Big Data analytics is the process of discovering patterns, correlations, and other information in huge and complex data sets. It uses advanced analytical technologies, including machine learning algorithms, Artificial intelligence, and statistical methods, to transform data into valuable information. Big Data analytics is used in areas such as business, health, finance, and marketing as well as in research, supporting decision-making and process optimisation.
Big Data Analytics
Type of technology
Description of the technology
Basic elements
- Data sets: Data with high volume, variety, and processing speed (3V: Volume, Variety, Velocity).
- Machine learning algorithms: Methods used to automatically analyse data and draw conclusions from it.
- Data warehouses: Systems for collecting, storing, and processing large-scale data.
- Algorithms for statistical analysis: Methods that help identify patterns and correlations.
- Data visualisation: Tools for presenting analysis results in the form of charts and reports.
Industry usage
- Retail: Analysing customer behaviour to personalise offers and optimise inventory.
- Medicine: Predicting treatment outcomes based on medical data analysis.
- Finance: Fraud detection and credit risk management.
- Logistics: Supply chain optimisation based on operational data analysis.
- Marketing: Market segmentation and customer sentiment analysis on social media.
Importance for the economy
Big Data analytics is crucial for modern businesses, enabling them to better understand markets and customers and optimise operational processes. By analysing data, companies can predict trends, minimise risks, personalise offers, and make better business decisions. In the health, finance, manufacturing, and logistics sectors, Big Data supports the development of innovative solutions and increases operational efficiency.
Related technologies
Mechanism of action
- Big Data analytics involves collecting large data sets from a variety of sources, such as IoT devices, social media, transactional systems, and medical data. The data is then processed and analysed using advanced algorithms that identify hidden patterns, correlations, and trends. By using machine learning and statistical algorithms, analytical systems generate predictions and recommendations based on past data.
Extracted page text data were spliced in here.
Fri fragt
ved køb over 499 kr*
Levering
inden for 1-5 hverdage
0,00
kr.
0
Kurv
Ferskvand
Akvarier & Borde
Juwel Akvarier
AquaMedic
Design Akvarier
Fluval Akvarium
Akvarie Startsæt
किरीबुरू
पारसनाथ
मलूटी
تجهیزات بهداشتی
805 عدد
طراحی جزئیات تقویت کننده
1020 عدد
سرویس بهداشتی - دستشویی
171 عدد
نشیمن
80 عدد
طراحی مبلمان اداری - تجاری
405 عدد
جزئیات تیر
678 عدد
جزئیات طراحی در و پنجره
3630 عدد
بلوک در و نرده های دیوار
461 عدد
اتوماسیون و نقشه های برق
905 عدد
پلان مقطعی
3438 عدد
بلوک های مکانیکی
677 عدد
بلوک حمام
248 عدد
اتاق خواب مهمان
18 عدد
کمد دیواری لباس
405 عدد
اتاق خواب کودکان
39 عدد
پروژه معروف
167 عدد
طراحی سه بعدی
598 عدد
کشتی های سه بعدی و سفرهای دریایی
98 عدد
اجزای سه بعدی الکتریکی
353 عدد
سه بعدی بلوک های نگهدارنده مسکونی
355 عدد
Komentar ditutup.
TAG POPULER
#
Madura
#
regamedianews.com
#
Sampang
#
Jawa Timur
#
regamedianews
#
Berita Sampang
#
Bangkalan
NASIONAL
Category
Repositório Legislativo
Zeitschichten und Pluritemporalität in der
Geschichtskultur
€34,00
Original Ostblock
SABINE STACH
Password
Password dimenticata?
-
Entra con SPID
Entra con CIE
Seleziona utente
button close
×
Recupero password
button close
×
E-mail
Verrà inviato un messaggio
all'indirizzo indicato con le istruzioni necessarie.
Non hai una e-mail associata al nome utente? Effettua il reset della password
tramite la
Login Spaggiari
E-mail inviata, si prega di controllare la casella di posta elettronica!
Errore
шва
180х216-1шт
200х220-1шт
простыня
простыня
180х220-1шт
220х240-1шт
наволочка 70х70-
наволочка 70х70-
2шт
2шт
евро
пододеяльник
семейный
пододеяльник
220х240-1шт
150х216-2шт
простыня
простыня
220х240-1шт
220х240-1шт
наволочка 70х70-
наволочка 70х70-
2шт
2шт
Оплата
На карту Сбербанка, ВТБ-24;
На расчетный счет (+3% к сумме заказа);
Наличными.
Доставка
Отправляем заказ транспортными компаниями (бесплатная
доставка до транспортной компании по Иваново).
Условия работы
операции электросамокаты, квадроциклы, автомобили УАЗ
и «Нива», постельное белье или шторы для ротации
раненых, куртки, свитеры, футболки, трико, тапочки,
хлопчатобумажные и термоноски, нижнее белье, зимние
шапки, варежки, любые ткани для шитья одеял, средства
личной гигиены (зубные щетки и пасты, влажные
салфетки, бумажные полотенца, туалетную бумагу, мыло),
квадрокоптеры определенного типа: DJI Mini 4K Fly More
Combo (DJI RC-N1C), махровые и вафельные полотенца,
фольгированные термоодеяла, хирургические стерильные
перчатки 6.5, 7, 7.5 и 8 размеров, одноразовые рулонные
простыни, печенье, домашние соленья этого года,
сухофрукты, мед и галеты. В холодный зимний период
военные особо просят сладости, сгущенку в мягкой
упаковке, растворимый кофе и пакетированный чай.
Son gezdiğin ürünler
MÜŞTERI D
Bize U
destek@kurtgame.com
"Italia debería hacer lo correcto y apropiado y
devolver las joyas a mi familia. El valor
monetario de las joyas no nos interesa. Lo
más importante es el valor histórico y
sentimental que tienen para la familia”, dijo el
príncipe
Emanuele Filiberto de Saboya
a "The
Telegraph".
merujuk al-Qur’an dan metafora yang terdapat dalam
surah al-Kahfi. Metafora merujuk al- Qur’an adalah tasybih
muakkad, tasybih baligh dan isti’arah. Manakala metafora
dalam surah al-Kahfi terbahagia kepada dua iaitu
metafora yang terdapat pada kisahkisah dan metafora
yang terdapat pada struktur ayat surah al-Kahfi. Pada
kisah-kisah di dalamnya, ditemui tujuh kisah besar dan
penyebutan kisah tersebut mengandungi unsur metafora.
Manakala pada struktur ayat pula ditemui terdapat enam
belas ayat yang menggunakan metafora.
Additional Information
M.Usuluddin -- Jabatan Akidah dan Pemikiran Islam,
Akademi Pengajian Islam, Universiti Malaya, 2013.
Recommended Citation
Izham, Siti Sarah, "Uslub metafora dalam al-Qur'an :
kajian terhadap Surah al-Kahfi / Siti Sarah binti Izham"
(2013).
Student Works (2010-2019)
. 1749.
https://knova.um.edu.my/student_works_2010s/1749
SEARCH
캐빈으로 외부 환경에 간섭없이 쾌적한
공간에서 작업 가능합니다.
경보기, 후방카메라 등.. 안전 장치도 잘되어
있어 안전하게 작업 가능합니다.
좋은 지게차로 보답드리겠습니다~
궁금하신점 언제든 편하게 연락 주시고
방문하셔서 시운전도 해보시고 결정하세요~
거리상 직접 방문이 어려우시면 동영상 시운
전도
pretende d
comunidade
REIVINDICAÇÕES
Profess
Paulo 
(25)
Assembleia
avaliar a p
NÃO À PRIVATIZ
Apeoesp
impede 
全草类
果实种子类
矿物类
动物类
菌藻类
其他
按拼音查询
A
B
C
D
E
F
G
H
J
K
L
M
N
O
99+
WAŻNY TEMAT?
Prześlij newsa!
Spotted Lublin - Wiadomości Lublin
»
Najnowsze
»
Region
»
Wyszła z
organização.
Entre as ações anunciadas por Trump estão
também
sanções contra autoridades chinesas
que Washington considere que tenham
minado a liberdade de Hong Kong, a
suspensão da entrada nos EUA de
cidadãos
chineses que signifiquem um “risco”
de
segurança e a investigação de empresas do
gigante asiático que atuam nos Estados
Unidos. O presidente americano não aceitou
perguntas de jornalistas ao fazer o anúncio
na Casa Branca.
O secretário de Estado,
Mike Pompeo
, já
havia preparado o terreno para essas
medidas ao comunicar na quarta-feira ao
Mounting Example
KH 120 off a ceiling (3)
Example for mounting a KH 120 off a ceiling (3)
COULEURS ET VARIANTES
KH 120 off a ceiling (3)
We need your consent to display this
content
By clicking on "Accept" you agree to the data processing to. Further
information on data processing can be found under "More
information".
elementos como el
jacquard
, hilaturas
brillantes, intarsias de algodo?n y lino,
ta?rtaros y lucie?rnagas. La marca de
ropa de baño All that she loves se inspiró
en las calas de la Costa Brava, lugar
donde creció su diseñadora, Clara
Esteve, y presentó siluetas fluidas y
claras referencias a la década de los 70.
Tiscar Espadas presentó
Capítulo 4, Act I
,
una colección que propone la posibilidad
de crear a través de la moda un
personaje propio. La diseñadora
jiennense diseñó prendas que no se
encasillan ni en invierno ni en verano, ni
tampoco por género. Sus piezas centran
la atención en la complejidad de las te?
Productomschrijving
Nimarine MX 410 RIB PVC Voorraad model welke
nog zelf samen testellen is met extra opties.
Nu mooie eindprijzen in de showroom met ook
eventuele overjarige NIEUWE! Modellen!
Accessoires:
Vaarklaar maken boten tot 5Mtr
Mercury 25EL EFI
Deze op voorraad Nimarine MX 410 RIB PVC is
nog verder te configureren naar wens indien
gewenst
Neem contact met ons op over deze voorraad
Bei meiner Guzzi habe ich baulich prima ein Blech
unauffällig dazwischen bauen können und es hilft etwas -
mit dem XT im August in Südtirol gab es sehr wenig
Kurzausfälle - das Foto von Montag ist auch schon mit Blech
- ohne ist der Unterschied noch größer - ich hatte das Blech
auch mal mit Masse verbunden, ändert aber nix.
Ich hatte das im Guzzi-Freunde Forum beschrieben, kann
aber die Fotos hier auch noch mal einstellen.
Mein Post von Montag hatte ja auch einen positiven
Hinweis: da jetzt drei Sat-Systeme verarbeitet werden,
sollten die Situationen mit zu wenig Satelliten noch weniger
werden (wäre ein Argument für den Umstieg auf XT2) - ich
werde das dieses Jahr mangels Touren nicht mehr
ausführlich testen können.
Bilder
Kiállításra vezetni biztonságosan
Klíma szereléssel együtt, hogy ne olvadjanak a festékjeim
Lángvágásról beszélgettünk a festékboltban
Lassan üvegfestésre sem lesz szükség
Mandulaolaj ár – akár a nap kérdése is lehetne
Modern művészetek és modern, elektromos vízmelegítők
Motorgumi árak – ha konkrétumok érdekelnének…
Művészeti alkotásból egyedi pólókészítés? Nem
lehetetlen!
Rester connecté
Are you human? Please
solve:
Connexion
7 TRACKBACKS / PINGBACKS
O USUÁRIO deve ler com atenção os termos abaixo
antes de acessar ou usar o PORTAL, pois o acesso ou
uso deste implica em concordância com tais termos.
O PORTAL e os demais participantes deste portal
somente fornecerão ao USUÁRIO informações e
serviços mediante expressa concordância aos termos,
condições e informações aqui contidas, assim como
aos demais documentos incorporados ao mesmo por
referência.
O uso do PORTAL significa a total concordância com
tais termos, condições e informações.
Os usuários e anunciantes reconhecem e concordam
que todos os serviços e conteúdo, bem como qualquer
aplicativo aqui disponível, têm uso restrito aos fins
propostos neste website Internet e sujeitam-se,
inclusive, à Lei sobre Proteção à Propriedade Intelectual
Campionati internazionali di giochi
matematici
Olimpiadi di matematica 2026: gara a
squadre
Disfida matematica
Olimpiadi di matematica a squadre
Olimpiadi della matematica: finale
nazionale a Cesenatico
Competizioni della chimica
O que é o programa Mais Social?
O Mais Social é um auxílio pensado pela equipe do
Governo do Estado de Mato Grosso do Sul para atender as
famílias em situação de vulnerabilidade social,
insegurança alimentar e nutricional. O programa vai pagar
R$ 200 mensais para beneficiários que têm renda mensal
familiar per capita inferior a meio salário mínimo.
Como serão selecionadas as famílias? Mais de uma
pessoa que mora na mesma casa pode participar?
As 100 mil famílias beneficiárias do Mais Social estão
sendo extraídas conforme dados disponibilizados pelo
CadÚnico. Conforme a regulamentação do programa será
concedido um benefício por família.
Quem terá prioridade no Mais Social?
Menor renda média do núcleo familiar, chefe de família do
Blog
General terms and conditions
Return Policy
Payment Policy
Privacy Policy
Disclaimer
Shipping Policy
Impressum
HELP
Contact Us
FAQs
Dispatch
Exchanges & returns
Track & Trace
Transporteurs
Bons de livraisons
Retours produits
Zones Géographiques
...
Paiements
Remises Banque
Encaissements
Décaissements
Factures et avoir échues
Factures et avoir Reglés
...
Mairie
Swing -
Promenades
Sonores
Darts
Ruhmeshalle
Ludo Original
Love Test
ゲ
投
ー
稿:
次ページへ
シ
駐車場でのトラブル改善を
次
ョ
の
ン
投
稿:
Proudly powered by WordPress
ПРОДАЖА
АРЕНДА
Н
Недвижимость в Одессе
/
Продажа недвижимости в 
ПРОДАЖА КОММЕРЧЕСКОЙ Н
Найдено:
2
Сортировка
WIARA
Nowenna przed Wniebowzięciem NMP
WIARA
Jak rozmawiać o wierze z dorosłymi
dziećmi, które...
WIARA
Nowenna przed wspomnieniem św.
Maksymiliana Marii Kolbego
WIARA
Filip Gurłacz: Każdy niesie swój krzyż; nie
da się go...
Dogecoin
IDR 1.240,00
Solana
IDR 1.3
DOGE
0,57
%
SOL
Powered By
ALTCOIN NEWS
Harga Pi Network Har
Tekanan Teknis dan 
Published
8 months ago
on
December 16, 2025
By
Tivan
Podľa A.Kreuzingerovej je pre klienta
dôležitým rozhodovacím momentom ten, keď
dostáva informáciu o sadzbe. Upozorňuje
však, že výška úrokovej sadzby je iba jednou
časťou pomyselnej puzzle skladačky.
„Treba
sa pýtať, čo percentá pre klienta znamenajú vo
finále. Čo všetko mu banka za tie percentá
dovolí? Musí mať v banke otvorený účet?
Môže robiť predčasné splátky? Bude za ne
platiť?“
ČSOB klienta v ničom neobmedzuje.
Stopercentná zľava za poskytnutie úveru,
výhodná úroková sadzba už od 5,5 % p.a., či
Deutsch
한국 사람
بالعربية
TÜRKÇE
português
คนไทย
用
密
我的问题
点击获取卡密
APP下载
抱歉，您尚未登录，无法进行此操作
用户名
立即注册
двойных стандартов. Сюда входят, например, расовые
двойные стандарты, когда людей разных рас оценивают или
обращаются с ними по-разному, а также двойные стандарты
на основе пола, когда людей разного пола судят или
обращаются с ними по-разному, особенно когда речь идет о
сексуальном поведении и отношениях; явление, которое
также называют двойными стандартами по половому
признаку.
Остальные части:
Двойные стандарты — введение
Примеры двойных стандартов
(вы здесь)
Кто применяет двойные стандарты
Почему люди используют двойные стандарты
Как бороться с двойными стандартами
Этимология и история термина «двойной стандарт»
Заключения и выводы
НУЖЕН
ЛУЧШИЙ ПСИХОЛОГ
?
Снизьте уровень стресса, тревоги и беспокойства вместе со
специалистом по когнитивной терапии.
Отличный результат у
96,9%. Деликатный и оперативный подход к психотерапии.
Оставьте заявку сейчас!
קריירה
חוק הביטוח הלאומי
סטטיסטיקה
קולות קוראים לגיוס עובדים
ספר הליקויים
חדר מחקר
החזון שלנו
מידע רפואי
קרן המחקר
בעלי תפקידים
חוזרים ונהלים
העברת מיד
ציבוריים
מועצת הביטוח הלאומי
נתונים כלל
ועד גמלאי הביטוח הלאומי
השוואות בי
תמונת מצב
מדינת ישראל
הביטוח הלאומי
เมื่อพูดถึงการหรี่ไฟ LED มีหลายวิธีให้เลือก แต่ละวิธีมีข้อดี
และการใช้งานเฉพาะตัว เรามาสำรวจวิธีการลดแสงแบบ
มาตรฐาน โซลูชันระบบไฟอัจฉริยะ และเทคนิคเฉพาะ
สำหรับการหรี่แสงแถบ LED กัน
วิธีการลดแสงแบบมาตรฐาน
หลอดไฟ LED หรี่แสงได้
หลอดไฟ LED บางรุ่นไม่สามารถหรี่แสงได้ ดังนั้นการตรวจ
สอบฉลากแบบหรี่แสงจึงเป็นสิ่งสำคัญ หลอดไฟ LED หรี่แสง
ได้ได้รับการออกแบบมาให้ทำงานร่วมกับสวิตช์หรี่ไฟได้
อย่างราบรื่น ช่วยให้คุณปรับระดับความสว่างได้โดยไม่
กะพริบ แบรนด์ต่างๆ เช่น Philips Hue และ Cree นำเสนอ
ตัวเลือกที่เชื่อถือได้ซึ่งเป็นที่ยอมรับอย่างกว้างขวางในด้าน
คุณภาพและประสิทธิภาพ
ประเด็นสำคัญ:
The results can be visualised, facilitating business or operational decisions.
Advantages
- Better decision-making: Data enables more informed business and operational decisions.
- Cost optimisation: By identifying inefficiencies and optimising processes, costs are reduced.
- Personalisation: Customer data may be used to create personalised offers.
- Forecasting: Ability to predict trends and behaviour based on analysis of historical data.
- Increasing innovation: New business models and products can be created based on lessons learned from data analysis.
Disadvantages
- Privacy: Analysing large data sets can lead to violations of user privacy.
- Data security: Large-scale data processing involves the risk of data theft or loss.
- Incorrect data: If the data is incomplete or erroneous, analyses can lead to bad decisions.
- Complexity: Big Data processing and analysis can be complex and expensive.
- High infrastructure costs: Data storage and processing require advanced and expensive infrastructure.
Implementation of the technology
Required resources
- Data sets: High-volume and diverse data from a variety of sources.
- IT infrastructure: Computing power and data storage systems, such as Hadoop or Spark.
- Software: Tools for processing and analysing large data sets.
- Team of specialists: Data engineers, analysts, and Big Data specialists.
- Computing environment: Cloud platforms enabling distributed processing.
Required competences
- Machine learning: Knowledge of techniques used in analysing large data sets.
- Data analysis: Ability to interpret results and draw conclusions based on analysis.
- Programming: Knowledge of Big Data tools, such as Hadoop, Spark, and Python.
- Statistics: Ability to apply statistical methods in data analysis.
- Data management: Knowledge of techniques for collecting, organising, and processing large data sets.
Environmental aspects
- Energy consumption: The processing and analysis of large data sets require considerable energy resources.
- Emissions of pollutants: Data centre development can contribute to CO2 emissions.
- Raw material consumption: IT infrastructure requires raw materials for the production of servers and storage devices.
- Recycling: Upgrading infrastructure generates electronic waste, which must be properly managed.
- Water consumption: Data centres require significant amounts of water for cooling.
Legal conditions
- Legislation governing the implementation of solutions, such as AI Act (example: regulations on accountability for Big Data–based analytics).
- Environmental standards: Regulations for data centre energy efficiency (example: ISO/IEC standards for energy management).
- Intellectual property: Rules for protecting data processed in large collections (example: copyright related to data and analysis results).
- Data security: Regulations for the protection of personal data and sensitive information processed in Big Data (example: GDPR).
- Export regulations: Restrictions on the export of technology and data to sanctioned countries (example: international data transfer regulations).